Abstract:Activation steering is a popular white-box control technique that modifies model activations to elicit an abstract change in output behavior. It has also become a standard tool in interpretability (e.g., probing truthfulness, or translating activations into human-readable explanations and safety research (e.g., studying jailbreakability). However, it is unclear whether steered activation states are realizable by any textual prompt. In this work, we cast this question as a surjectivity problem: for a fixed model, does every steered activation admit a pre-image under the model's natural forward pass? Under practical assumptions, we prove that activation steering pushes the residual stream off the manifold of states reachable from discrete prompts.
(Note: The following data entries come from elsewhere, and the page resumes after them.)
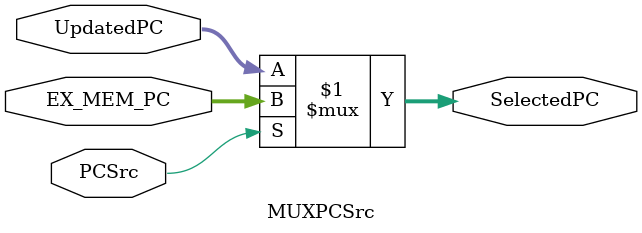
<source format=v>
`timescale 1ns / 1ps

module MUXPCSrc(
input PCSrc, 
input [31:0] UpdatedPC, EX_MEM_PC,
output [31:0]SelectedPC);

assign SelectedPC= PCSrc ? EX_MEM_PC : UpdatedPC;

endmodule

</source>
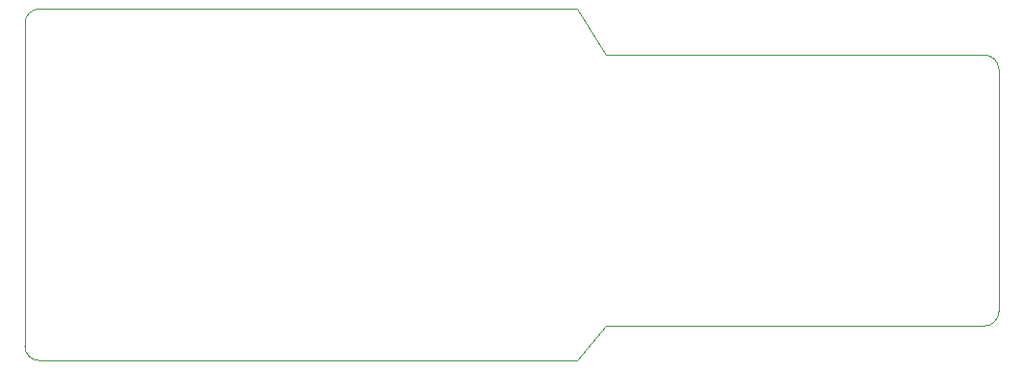
<source format=gbr>
%TF.GenerationSoftware,KiCad,Pcbnew,7.0.1*%
%TF.CreationDate,2023-04-11T01:40:26-06:00*%
%TF.ProjectId,ATMEGA_DevBoard,41544d45-4741-45f4-9465-76426f617264,rev?*%
%TF.SameCoordinates,Original*%
%TF.FileFunction,Profile,NP*%
%FSLAX46Y46*%
G04 Gerber Fmt 4.6, Leading zero omitted, Abs format (unit mm)*
G04 Created by KiCad (PCBNEW 7.0.1) date 2023-04-11 01:40:26*
%MOMM*%
%LPD*%
G01*
G04 APERTURE LIST*
%TA.AperFunction,Profile*%
%ADD10C,0.100000*%
%TD*%
G04 APERTURE END LIST*
D10*
X166624000Y-85090000D02*
G75*
G03*
X165354000Y-83820000I-1270000J0D01*
G01*
X129540000Y-110744000D02*
X82296000Y-110744000D01*
X81026000Y-109474000D02*
G75*
G03*
X82296000Y-110744000I1270000J0D01*
G01*
X166624000Y-85090000D02*
X166624000Y-106426000D01*
X132080000Y-83820000D02*
X129540000Y-79756000D01*
X82296000Y-79756000D02*
G75*
G03*
X81026000Y-81026000I0J-1270000D01*
G01*
X165354000Y-83820000D02*
X132080000Y-83820000D01*
X132080000Y-107696000D02*
X129540000Y-110744000D01*
X81026000Y-109474000D02*
X81026000Y-81026000D01*
X165354000Y-107696000D02*
X132080000Y-107696000D01*
X165354000Y-107696000D02*
G75*
G03*
X166624000Y-106426000I0J1270000D01*
G01*
X82296000Y-79756000D02*
X129540000Y-79756000D01*
M02*

</source>
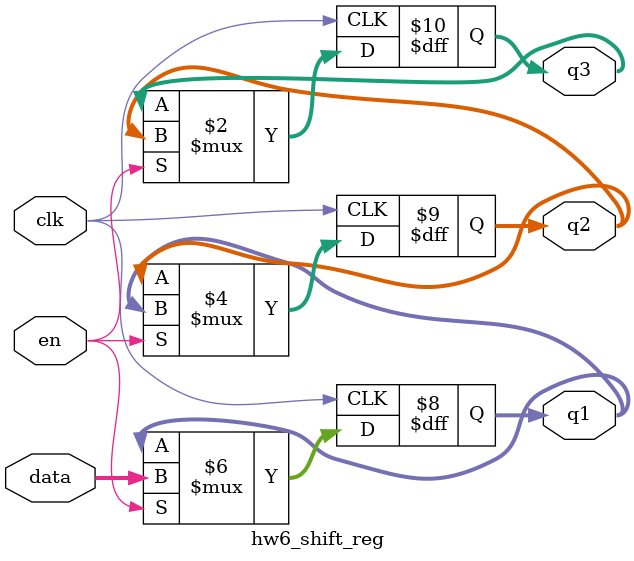
<source format=v>
`timescale 1ns / 1ps
module hw6_shift_reg (
    clk,
    en,
    data,
    q1,
    q2,
    q3
);

//Inputs
input clk;
input en;
input [7:0] data;

//Outputs
output reg [7:0] q1;
output reg [7:0] q2;
output reg [7:0] q3;

//Sequential Logic
always @(posedge clk) begin
    if (en) begin
        q1 <= data;
        q2 <= q1;
        q3 <= q2;
    end
end

endmodule
</source>
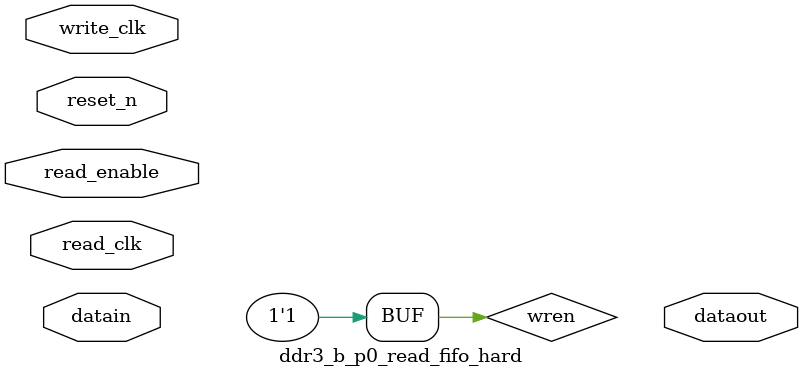
<source format=v>



`timescale 1 ps / 1 ps

module ddr3_b_p0_read_fifo_hard(
	write_clk,
	read_clk,
	read_enable,
	reset_n,
	datain,
	dataout
);

// ******************************************************************************************************************************** 
// BEGIN PARAMETER SECTION
// All parameters default to "" will have their values passed in from higher level wrapper with the controller and driver 

parameter DQ_GROUP_WIDTH = "";

localparam RATE_MULT = 2;


// END PARAMETER SECTION
// ******************************************************************************************************************************** 

input	write_clk;
input	read_clk;
input	read_enable;
input	reset_n;
input	[DQ_GROUP_WIDTH*2-1:0] datain;
output	[RATE_MULT*DQ_GROUP_WIDTH*2-1:0] dataout;


// ******************************************************************************************************************************** 
// Instantiate write-enable circuitry inside the DQS logic block
// ******************************************************************************************************************************** 

// The read_clk is expected to be a strobe that only toggles when there
// is valid data, so wren is tied to 1
wire wren = 1'b1;
	

// ******************************************************************************************************************************** 
// Instantiate read-enable circuitry inside the DQS logic block
// ******************************************************************************************************************************** 
wire read_enable_tmp;
wire plus2_tmp;
stratixv_read_fifo_read_enable fifo_read_enable (
	.re(read_enable),
	.rclk(),
	.plus2(1'b0), 
	.areset(),
	.reout (read_enable_tmp),
	.plus2out (plus2_tmp)
);
defparam fifo_read_enable.use_stalled_read_enable = "false";

// ******************************************************************************************************************************** 
// Instantiate hard read-fifo. 
// ******************************************************************************************************************************** 
generate
genvar dq_count;
	for (dq_count=0; dq_count<DQ_GROUP_WIDTH; dq_count=dq_count+1)
	begin:read_fifos
		// The datain bus is the read data for the current DQS group
		// coming out of the DDIO. Its width is 2x of each DQS group on the
		// memory interface. The bus is ordered by time slot:
		//
		// D0_T1, D0_T0
		//
		// The dataout bus is the read data going out of the FIFO. In FR, it has
		// the same width as datain. In HR, it 2x the datain width. The bus is
		// ordered by time slot.
		//
		// FR: D0_T1, D0_T0
		// HR: D0_T3, D0_T2, D0_T1, D0_T0
		stratixv_read_fifo fifo (
			.wclk(write_clk),
			.we(wren),
			.rclk(read_clk),
			.re(read_enable_tmp),
			.areset(~reset_n),
			.plus2(plus2_tmp),
			.datain({datain[dq_count], datain[dq_count + DQ_GROUP_WIDTH]}),
			.dataout({
					dataout[dq_count + (DQ_GROUP_WIDTH * 0)],
					dataout[dq_count + (DQ_GROUP_WIDTH * 1)],
					dataout[dq_count + (DQ_GROUP_WIDTH * 2)],
					dataout[dq_count + (DQ_GROUP_WIDTH * 3)]
								})
		);
		defparam fifo.use_half_rate_read = "true";
		defparam fifo.sim_wclk_pre_delay = 100;
	end
endgenerate

endmodule

</source>
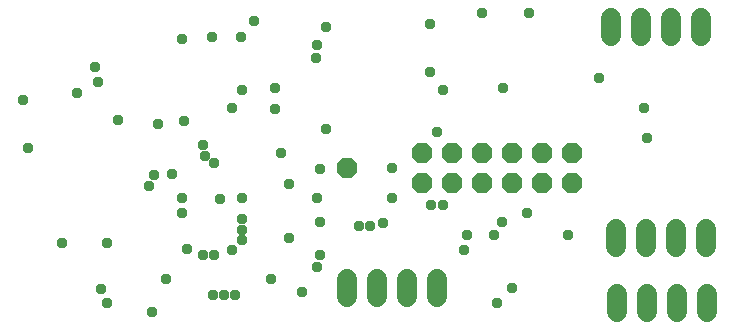
<source format=gbr>
G04 EAGLE Gerber RS-274X export*
G75*
%MOMM*%
%FSLAX34Y34*%
%LPD*%
%INSoldermask Bottom*%
%IPPOS*%
%AMOC8*
5,1,8,0,0,1.08239X$1,22.5*%
G01*
%ADD10C,1.727200*%
%ADD11P,1.869504X8X202.500000*%
%ADD12P,1.869504X8X22.500000*%
%ADD13C,0.959600*%


D10*
X304800Y30480D02*
X304800Y45720D01*
X330200Y45720D02*
X330200Y30480D01*
X355600Y30480D02*
X355600Y45720D01*
X381000Y45720D02*
X381000Y30480D01*
X609600Y33020D02*
X609600Y17780D01*
X584200Y17780D02*
X584200Y33020D01*
X558800Y33020D02*
X558800Y17780D01*
X533400Y17780D02*
X533400Y33020D01*
X604520Y251460D02*
X604520Y266700D01*
X579120Y266700D02*
X579120Y251460D01*
X553720Y251460D02*
X553720Y266700D01*
X528320Y266700D02*
X528320Y251460D01*
D11*
X495300Y152400D03*
X495300Y127000D03*
X469900Y152400D03*
X469900Y127000D03*
X444500Y152400D03*
X444500Y127000D03*
X419100Y152400D03*
X419100Y127000D03*
X393700Y152400D03*
X393700Y127000D03*
X368300Y152400D03*
X368300Y127000D03*
D10*
X608330Y87630D02*
X608330Y72390D01*
X582930Y72390D02*
X582930Y87630D01*
X557530Y87630D02*
X557530Y72390D01*
X532130Y72390D02*
X532130Y87630D01*
D12*
X304800Y139700D03*
D13*
X76200Y203200D03*
X91440Y224790D03*
X63500Y76200D03*
X101600Y25400D03*
X139700Y17780D03*
X101600Y76200D03*
X169190Y71400D03*
X165100Y114300D03*
X165100Y101600D03*
X140970Y133984D03*
X110490Y180340D03*
X93980Y212090D03*
X30480Y196850D03*
X165100Y248920D03*
X243840Y207010D03*
X190500Y250190D03*
X215900Y205740D03*
X207010Y69850D03*
X215900Y114300D03*
X196850Y113030D03*
X287020Y172720D03*
X207010Y190500D03*
X166370Y179070D03*
X248920Y152400D03*
X281940Y138430D03*
X279400Y114300D03*
X281940Y93980D03*
X266700Y34290D03*
X374650Y220980D03*
X436880Y207010D03*
X419100Y270510D03*
X458470Y270510D03*
X518160Y215900D03*
X556260Y190500D03*
X558800Y165100D03*
X34290Y156210D03*
X96520Y36830D03*
X151130Y45720D03*
X144780Y176530D03*
X243840Y189230D03*
X156194Y134194D03*
X255270Y125730D03*
X255270Y80010D03*
X240030Y45720D03*
X374650Y261620D03*
X226060Y264160D03*
X386080Y205740D03*
X403860Y69850D03*
X335280Y92710D03*
X491490Y82550D03*
X279400Y55880D03*
X324048Y90778D03*
X386080Y108176D03*
X406174Y82550D03*
X429260Y82550D03*
X182880Y158750D03*
X287020Y259080D03*
X184576Y149662D03*
X279400Y243840D03*
X191727Y143961D03*
X278130Y232410D03*
X137306Y124460D03*
X214630Y250190D03*
X281940Y66040D03*
X314960Y90170D03*
X375920Y108176D03*
X381000Y170180D03*
X342900Y114526D03*
X342900Y139700D03*
X215900Y78344D03*
X435610Y93980D03*
X215900Y87432D03*
X457200Y101600D03*
X182682Y66252D03*
X191770Y66040D03*
X191162Y31976D03*
X444500Y38100D03*
X200250Y31976D03*
X431800Y25400D03*
X209550Y31976D03*
X215900Y96520D03*
M02*

</source>
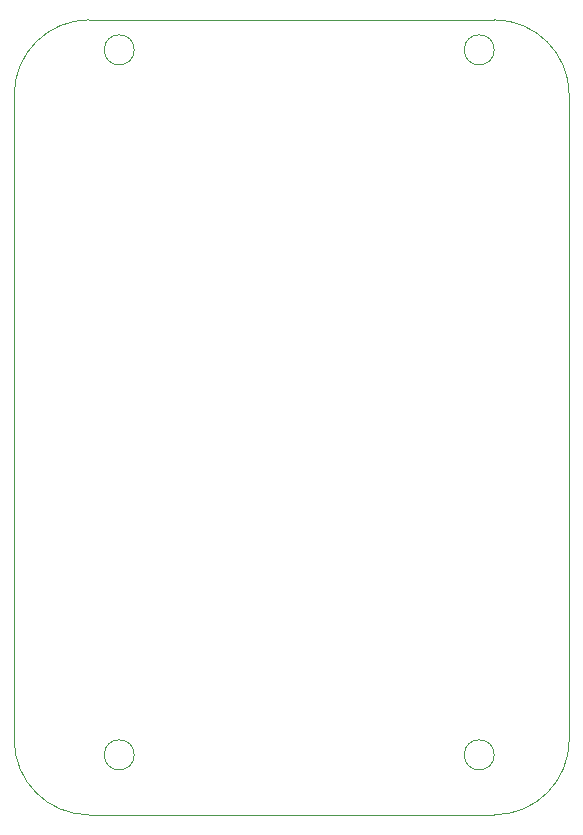
<source format=gbr>
%TF.GenerationSoftware,KiCad,Pcbnew,(5.1.6)-1*%
%TF.CreationDate,2022-06-15T09:10:04-05:00*%
%TF.ProjectId,ESP32-S2_Dev,45535033-322d-4533-925f-4465762e6b69,01*%
%TF.SameCoordinates,Original*%
%TF.FileFunction,Profile,NP*%
%FSLAX46Y46*%
G04 Gerber Fmt 4.6, Leading zero omitted, Abs format (unit mm)*
G04 Created by KiCad (PCBNEW (5.1.6)-1) date 2022-06-15 09:10:04*
%MOMM*%
%LPD*%
G01*
G04 APERTURE LIST*
%TA.AperFunction,Profile*%
%ADD10C,0.050000*%
%TD*%
G04 APERTURE END LIST*
D10*
X106680000Y-130810000D02*
G75*
G03*
X106680000Y-130810000I-1270000J0D01*
G01*
X137160000Y-130810000D02*
G75*
G03*
X137160000Y-130810000I-1270000J0D01*
G01*
X137160000Y-71120000D02*
G75*
G03*
X137160000Y-71120000I-1270000J0D01*
G01*
X106680000Y-71120000D02*
G75*
G03*
X106680000Y-71120000I-1270000J0D01*
G01*
X143510000Y-129540000D02*
X143510000Y-74930000D01*
X96520000Y-129540000D02*
X96520000Y-74930000D01*
X137160000Y-68580000D02*
X102870000Y-68580000D01*
X137160000Y-135890000D02*
X102870000Y-135890000D01*
X143510000Y-129540000D02*
G75*
G02*
X137160000Y-135890000I-6350000J0D01*
G01*
X102870000Y-135890000D02*
G75*
G02*
X96520000Y-129540000I0J6350000D01*
G01*
X137160000Y-68580000D02*
G75*
G02*
X143510000Y-74930000I0J-6350000D01*
G01*
X96520000Y-74930000D02*
G75*
G02*
X102870000Y-68580000I6350000J0D01*
G01*
M02*

</source>
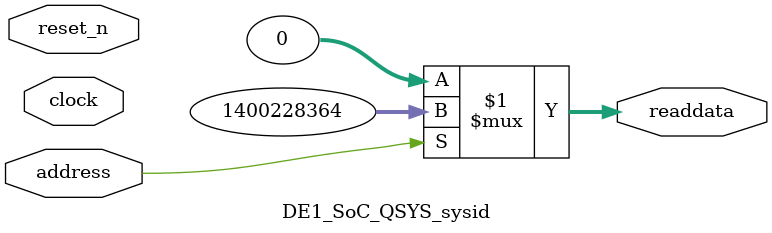
<source format=v>

`timescale 1ns / 1ps
// synthesis translate_on

// turn off superfluous verilog processor warnings 
// altera message_level Level1 
// altera message_off 10034 10035 10036 10037 10230 10240 10030 

module DE1_SoC_QSYS_sysid (
               // inputs:
                address,
                clock,
                reset_n,

               // outputs:
                readdata
             )
;

  output  [ 31: 0] readdata;
  input            address;
  input            clock;
  input            reset_n;

  wire    [ 31: 0] readdata;
  //control_slave, which is an e_avalon_slave
  assign readdata = address ? 1400228364 : 0;

endmodule




</source>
Almost surely, no prompt can reproduce the same internal behavior induced by steering. We also illustrate this finding empirically across three widely used LLMs. Our results establish a formal separation between white-box steerability and black-box prompting. We therefore caution against interpreting the ease and success of activation steering as evidence of prompt-based interpretability or vulnerability, and argue for evaluation protocols that explicitly decouple white-box and black-box interventions.